Musically the performances contained on Sola Scriptura are among the gathered musicians’ best. Neal has likely never sounded this good vocally, and there are many sections of layered vocal harmonies that bring to mind Queen in terms of grandeur and richness. However, from a songwriting standpoint...while this is Neal’s heaviest album to date, it simply feels like more of the same. The music is familiar; one need only take a few seconds’ listen to the opening track to realise that this is a Neal Morse album. Traditional keyboard sounds and textures, multi-part track arrangements, shifts in tone from heavy rock to Latin vibe...all of these and more have been in evidence dating all the way back to The Light in 1995. Long-time fans will embrace this, it is most likely; listening to Sola Scriptura is the aural equivalent of slipping into a comfortable, well-worn pair of shoes. For this listener, there simply isn’t enough risky or new beyond the heavier sound controversially historic subject matter to show that Morse is pushing his internal or external boundaries.
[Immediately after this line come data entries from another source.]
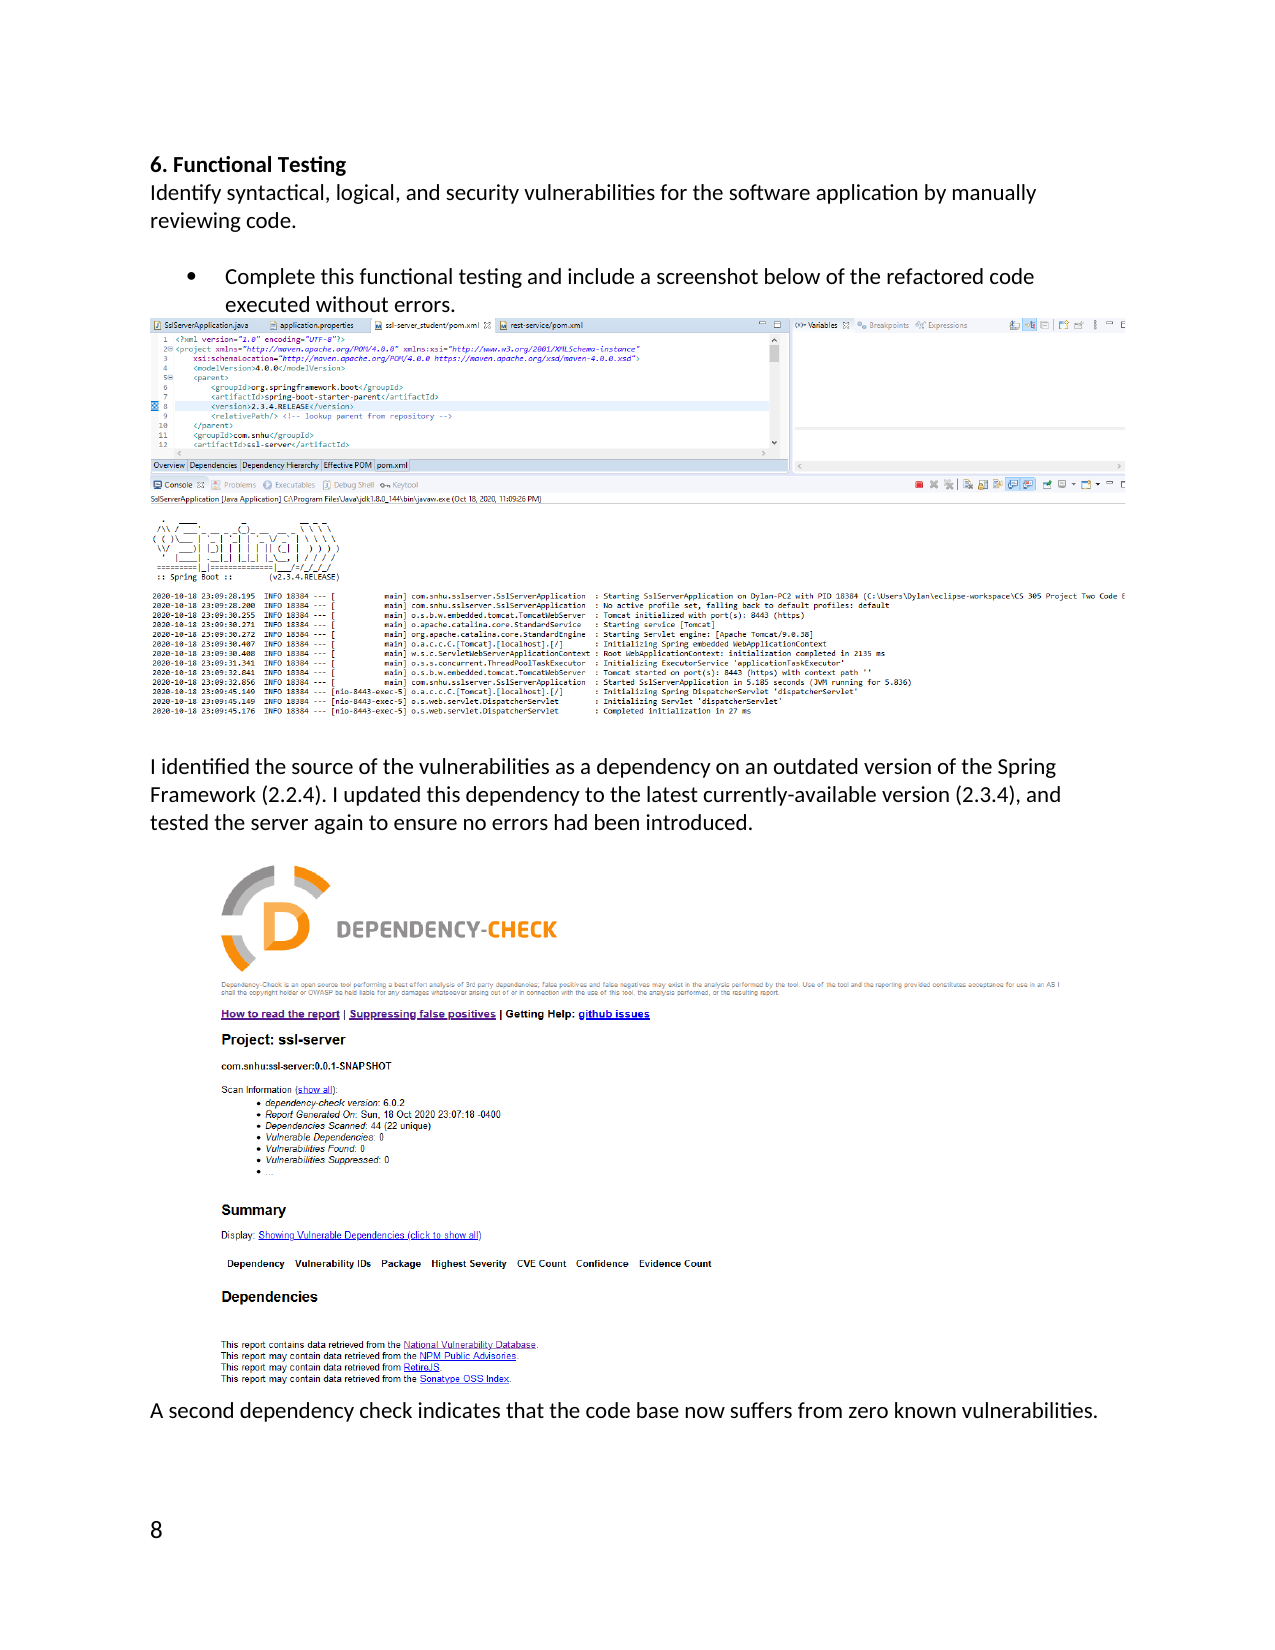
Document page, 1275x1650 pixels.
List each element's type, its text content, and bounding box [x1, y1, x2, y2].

subtitle A second dependency check indicates that the code base now suffers from zero known vulnerabilities. [150, 1396, 1125, 1424]
list Complete this functional testing and include a screenshot below of the refactored code executed without errors. [187, 262, 1125, 318]
picture [215, 863, 1060, 1388]
text Identify syntactical, logical, and security vulnerabilities for the software application by manually reviewing code. [150, 178, 1125, 234]
subtitle 6. Functional Testing [150, 150, 1125, 178]
picture [150, 318, 1125, 724]
text I identified the source of the vulnerabilities as a dependency on an outdated version of the Spring Framework (2.2.4). I updated this dependency to the latest currently-available version (2.3.4), and tested the server again to ensure no errors had been introduced. [150, 752, 1125, 836]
Several hundred words ago I mentioned that Morse’s selection of subject matter deserved more than the 76 minutes dedicated to it on this release, and inferred that saying such was ironic considering what was to follow. Here’s the irony; having stated that the subject matter deserves more time to develop, the epic songs themselves need more judicious use of an editor’s knife. We all know Neal can write 25 minute epics the same way an ace pitcher can rack up strikeouts. On Sola Scriptura, it is easy to see where sections have been pasted together to keep a song growing in length. “The Door,” for example, features extensive quoting of previous musical passages in a manner that does not create tension through repetition. The end result is padding that could have been carefully excised, leaving a leaner but perhaps more powerful track.
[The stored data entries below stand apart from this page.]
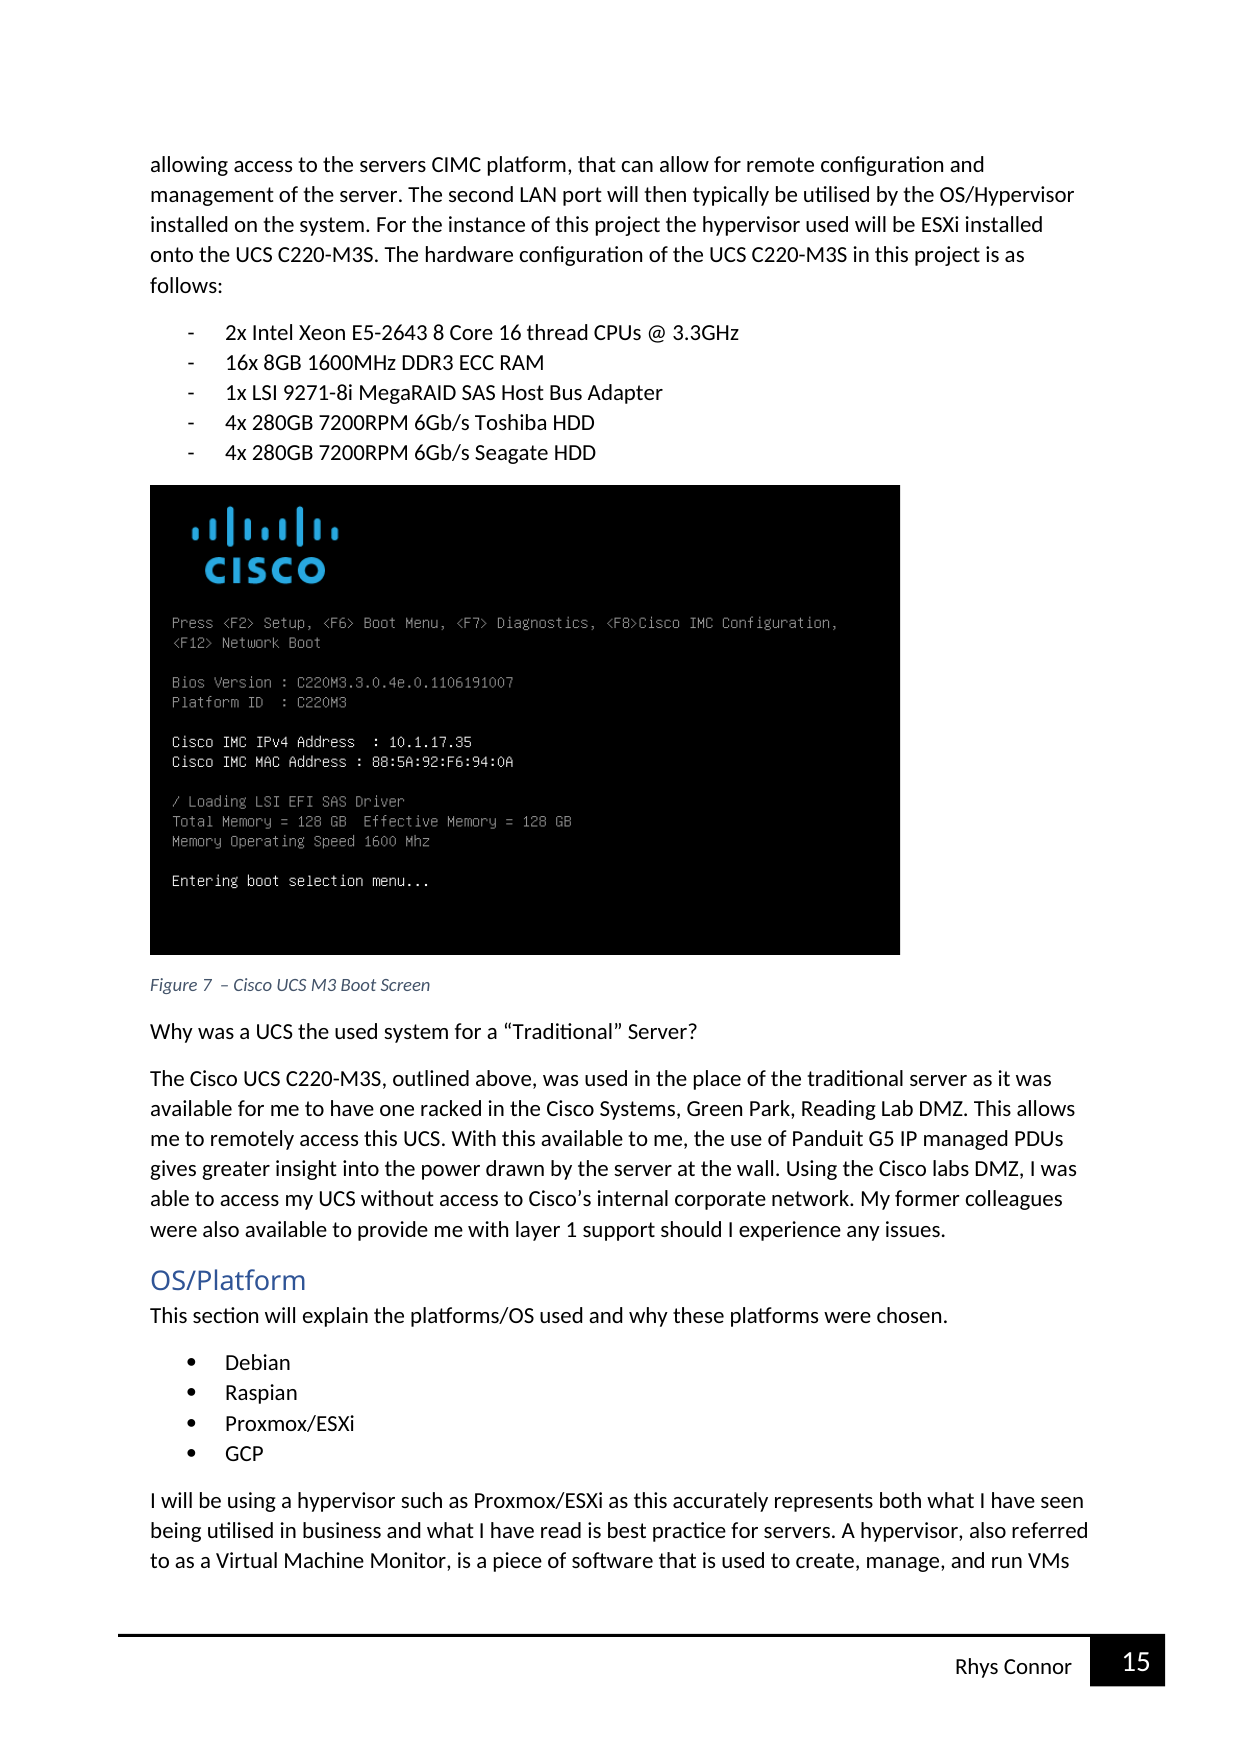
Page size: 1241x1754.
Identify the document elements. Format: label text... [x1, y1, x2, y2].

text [150, 150, 1090, 299]
text This section will explain the platforms/OS used and why these platforms were chosen. [150, 1301, 1090, 1329]
text Why was a UCS the used system for a “Traditional” Server? [150, 1017, 1090, 1045]
list 16x 8GB 1600MHz DDR3 ECC RAM [187, 348, 1090, 376]
picture [150, 485, 901, 955]
list 2x Intel Xeon E5-2643 8 Core 16 thread CPUs @ 3.3GHz [187, 318, 1090, 346]
list 4x 280GB 7200RPM 6Gb/s Toshiba HDD [187, 408, 1090, 436]
list Proxmox/ESXi [187, 1409, 1090, 1437]
list Raspian [187, 1378, 1090, 1406]
subtitle OS/Platform [150, 1262, 1090, 1298]
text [150, 1486, 1090, 1574]
list Debian [187, 1348, 1090, 1376]
list GCP [187, 1439, 1090, 1467]
text Figure 7 – Cisco UCS M3 Boot Screen [150, 973, 1090, 996]
text The Cisco UCS C220-M3S, outlined above, was used in the place of the traditional server as it was available for me to have one racked in the Cisco Systems, Green Park, Reading Lab DMZ. This allows me to remotely access this UCS. With this available to me, the use of Panduit G5 IP managed PDUs gives greater insight into the power drawn by the server at the wall. Using the Cisco labs DMZ, I was able to access my UCS without access to Cisco’s internal corporate network. My former colleagues were also available to provide me with layer 1 support should I experience any issues. [150, 1064, 1090, 1243]
list 4x 280GB 7200RPM 6Gb/s Seagate HDD [187, 438, 1090, 467]
list 1x LSI 9271-8i MegaRAID SAS Host Bus Adapter [187, 378, 1090, 406]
Sola Scriptura is in many ways an album that defies review. Long time Neal Morse fans will buy it, digest it, and proclaim it to be his best, heaviest album yet. Others may listen to it, compare it to Spocks Beard’s latest album, and wonder why Neal can’t just go back and write with his old band. This reviewer listens to it and wonders if maybe Spocks is being far more progressive in changing their style so radically while Neal’s material, while perhaps more traditionally symphonic, has become locked in one stylistic mode.

Track Listing:
1. "The Door" - 29:14
        1. Introduction
        2. In The Name Of God
        3. All I Ask For
        4. Mercy for Sale
        5. Keep Silent
        6. Upon the Door
2. "The Conflict" - 25:00
        1. Do You Know My Name?
        2. Party to the Lie
        3. Underground
        4. Two Down, One to Go
        5. The Vineyard
        6. Already Home
3. "Heaven in My Heart" - 5:11
4. "The Conclusion" - 16:34
        1. Randy's Jam
        2. Long Night's Journey
        3. Re-Introduction
        4. Come Out of Her
        5. Clothed With the Sun
        6. In Closing...

Neal Morse: vocals, keyboards, guitar
Mike Portnoy (Dream Theater): drums/percussion
Randy George (Ajalon): bass guitar
Paul Gilbert (Racer X and Mr. Big): guitar (1, 2)

1 comment:

firefly said...

Yeah, I just don't get a good vibe from Neil's music - he seems more, to show off, but ...
I've seen him do some cool stuff with his brother - when he reaches around him to play his brother's acoustic guitar, nifty stuff.
And of course some moments in Spock's Beard and Transatlantic show promise ...
I think he has another concept CD called 'Snow' or 'Powder' which I heard is ok, but I'm not certain (about an albino guy?).
But hey, at least he's playing music and is talented! And religious, apparently!